CHAPTER XV
THE INDIAN AND THE SEX QUESTION
Having studied medicine somewhat in my life, I have been permitted as a “medicine man” to know more of the intimate life of the Indian women than many white men. In this article I propose to give the results of many observations in this field, with full assurance that there are many things the white woman may learn from the Indian, both in her treatment of herself and her children.
In the first place, the period of adolescence in both boys and girls is regarded with the importance it deserves.
The white race has much to learn from the Indian in its treatment of boys and girls at this age. My blood is made to boil almost every day when I am in our cities and see young girls, just entering into maidenhood, coming home from school, anæmic, pale, nervous, irritable, almost victims of St. Vitus’s dance, often dyspeptic or with a cough fastening its hold upon them, because their parents are so blind and foolish as to prefer book and school education to health. To me such parents are guilty of cruelty and criminality, and I would sooner imprison them and take away the control of their children from them than I would the forger or the housebreaker.
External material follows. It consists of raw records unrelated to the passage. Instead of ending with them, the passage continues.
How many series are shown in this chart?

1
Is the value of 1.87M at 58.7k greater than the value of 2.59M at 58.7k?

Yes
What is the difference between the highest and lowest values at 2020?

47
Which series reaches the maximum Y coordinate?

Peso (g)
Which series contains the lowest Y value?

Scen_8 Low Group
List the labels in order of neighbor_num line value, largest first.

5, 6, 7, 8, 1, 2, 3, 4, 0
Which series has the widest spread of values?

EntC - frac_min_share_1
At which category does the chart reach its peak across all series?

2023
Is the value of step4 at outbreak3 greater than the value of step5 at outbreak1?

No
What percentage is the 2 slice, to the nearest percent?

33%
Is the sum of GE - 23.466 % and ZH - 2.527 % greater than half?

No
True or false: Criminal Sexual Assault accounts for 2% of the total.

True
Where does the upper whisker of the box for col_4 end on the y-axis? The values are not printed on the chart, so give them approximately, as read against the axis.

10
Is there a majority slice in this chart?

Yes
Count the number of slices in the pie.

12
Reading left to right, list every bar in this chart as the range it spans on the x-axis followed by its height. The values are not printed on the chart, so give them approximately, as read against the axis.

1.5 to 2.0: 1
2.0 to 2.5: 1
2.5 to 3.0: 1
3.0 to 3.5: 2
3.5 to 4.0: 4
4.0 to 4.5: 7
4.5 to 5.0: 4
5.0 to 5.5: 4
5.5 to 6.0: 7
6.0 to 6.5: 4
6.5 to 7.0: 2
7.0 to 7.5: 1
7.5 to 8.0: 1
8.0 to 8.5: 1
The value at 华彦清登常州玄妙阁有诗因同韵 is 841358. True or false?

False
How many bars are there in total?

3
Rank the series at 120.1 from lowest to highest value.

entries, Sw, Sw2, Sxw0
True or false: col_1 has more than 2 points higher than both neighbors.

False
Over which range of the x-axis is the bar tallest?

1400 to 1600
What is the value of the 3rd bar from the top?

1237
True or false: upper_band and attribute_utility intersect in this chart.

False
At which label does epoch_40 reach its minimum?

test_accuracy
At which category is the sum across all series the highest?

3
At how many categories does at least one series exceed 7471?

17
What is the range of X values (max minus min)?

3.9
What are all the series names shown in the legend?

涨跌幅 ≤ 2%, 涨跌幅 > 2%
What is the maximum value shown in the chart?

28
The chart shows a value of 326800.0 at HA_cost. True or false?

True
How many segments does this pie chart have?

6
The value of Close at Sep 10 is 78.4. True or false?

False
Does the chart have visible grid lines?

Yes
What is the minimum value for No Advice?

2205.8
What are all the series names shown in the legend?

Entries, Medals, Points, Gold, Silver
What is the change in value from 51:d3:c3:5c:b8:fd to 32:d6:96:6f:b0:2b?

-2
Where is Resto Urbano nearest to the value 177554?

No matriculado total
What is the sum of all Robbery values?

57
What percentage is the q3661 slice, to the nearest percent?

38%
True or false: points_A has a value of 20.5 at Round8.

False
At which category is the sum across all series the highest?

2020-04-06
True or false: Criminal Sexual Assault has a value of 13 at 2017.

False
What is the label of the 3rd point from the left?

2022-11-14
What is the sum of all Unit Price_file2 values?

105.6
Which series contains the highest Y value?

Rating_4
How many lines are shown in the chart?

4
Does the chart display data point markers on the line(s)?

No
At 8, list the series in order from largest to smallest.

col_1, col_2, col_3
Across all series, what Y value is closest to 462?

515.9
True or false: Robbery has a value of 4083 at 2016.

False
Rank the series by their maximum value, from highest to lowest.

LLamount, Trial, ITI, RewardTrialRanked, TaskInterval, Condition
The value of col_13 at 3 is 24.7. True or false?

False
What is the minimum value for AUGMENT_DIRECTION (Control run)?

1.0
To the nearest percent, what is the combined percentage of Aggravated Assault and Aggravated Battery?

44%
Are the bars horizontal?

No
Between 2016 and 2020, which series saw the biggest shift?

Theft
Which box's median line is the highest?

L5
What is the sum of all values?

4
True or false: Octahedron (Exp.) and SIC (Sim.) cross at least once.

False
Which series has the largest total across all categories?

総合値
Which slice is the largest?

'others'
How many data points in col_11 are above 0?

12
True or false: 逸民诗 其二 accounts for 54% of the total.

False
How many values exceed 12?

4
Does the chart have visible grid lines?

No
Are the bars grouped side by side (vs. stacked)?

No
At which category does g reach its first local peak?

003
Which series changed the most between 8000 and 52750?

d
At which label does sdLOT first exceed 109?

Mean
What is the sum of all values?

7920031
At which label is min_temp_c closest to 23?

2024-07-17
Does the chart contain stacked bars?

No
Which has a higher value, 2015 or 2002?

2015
They are cruel in that they are either ignorantly or wilfully ruining the health,—perhaps for life,—of their children, and they are criminal in that by so doing they are injuring the future welfare of the state. Boys, too, are treated exactly the same at this time as at any other, and when the great mystery of sex awakening is upon them, they are sent to school as usual, treated with the same untrue answers to the questions that arise that they were given to quiet their minds when they were little more than babies. I am thankful there has been much of an awakening in this matter during the past twenty years, and that I have had an active part in it. I think it was in 1888 that I published a small book on sex teaching for the young.[4] It is as imperative to warn the young to-day as it was then. The Indian boy is instructed fully into the mystery of sex just as soon and as simply as he is in every other question that arises, and at puberty he is made the subject of specific ceremonies that teach him the meaning of the change that is coming over him. He is treated with a new dignity, is formally recognized as having entered man’s estate, and is sent out into the woods or the solitude of the desert “to come to himself.”
[4] “The Guiding Light,” in two parts, to be had only from the author, 1098 N. Raymond Ave., Pasadena, Cal. In paper, 50 cents; in cloth, $1.00 postpaid.
In the case of girls, ceremonies of instruction, purification, and dedication are almost universally observed. The adolescent is set apart from her fellows, and the elder women give her definite and full instruction as to what the change that is taking place in her life means. She is shown the importance of the new function, and how much the welfare of the race depends upon it. Then she is made to undergo ceremonies that last for several days, in which her body and all its functions are dedicated to the tribe. She is one of the future mothers now, and, as such, is entitled to all respect and consideration. There is no foolish reserve, no “modesty,” so-called, which arrogates to itself the right to criticise the wisdom of God in creating human beings male and female that they may marry and propagate their kind upon the earth. For, wherever one finds the sort of “modesty” that is ashamed of natural and God-given functions, there is either a mental perversion for which the victim is to be pitied, or a moral perversion which is to be reprobated. Every Indian girl is given fully to understand what the function means, with all its possibilities, and she is taught to pray that, when the time comes, she may have a lover, and that he may be a good husband, and that, in due time, she may be the happy and healthy mother of many happy and healthy children.
And in some tribes there are certain shrines where the girls are taught to go and offer their prayers that lovers, husbands, and children—not one or two of the latter, but many—may be given to them at the will of the gods above.
This is to dignify sex, to train the girls that wifehood and motherhood are holy and to be desired, and that they are not matters merely to jest and joke about, or to talk in secret whispers about one to another, as if the very subject were unholy and unclean.
Then a matter of practical healthfulness is observed that white parents need very much to learn, it appears to me, especially in this age of scholastic crowding and mental overworking. Each month the girl is required to rest, in order that she may preserve and maintain her body in perfectly healthy condition. She may go where she will, but she must be quiet and still, in order that the function may be not disturbed, and that its regularity may be established. Not only this, but this habit of rest is kept up so long as the function continues through life. Even on the march a woman may stay behind (if she so desires) and rest for a day or so. The result of this rest at such times is shown in the strength and vigor the women show during pregnancy and at birth. They seem to store up strength, and, as I shall later show, childbirth to most of them is no more a time of peril, pain, or distress than is breathing.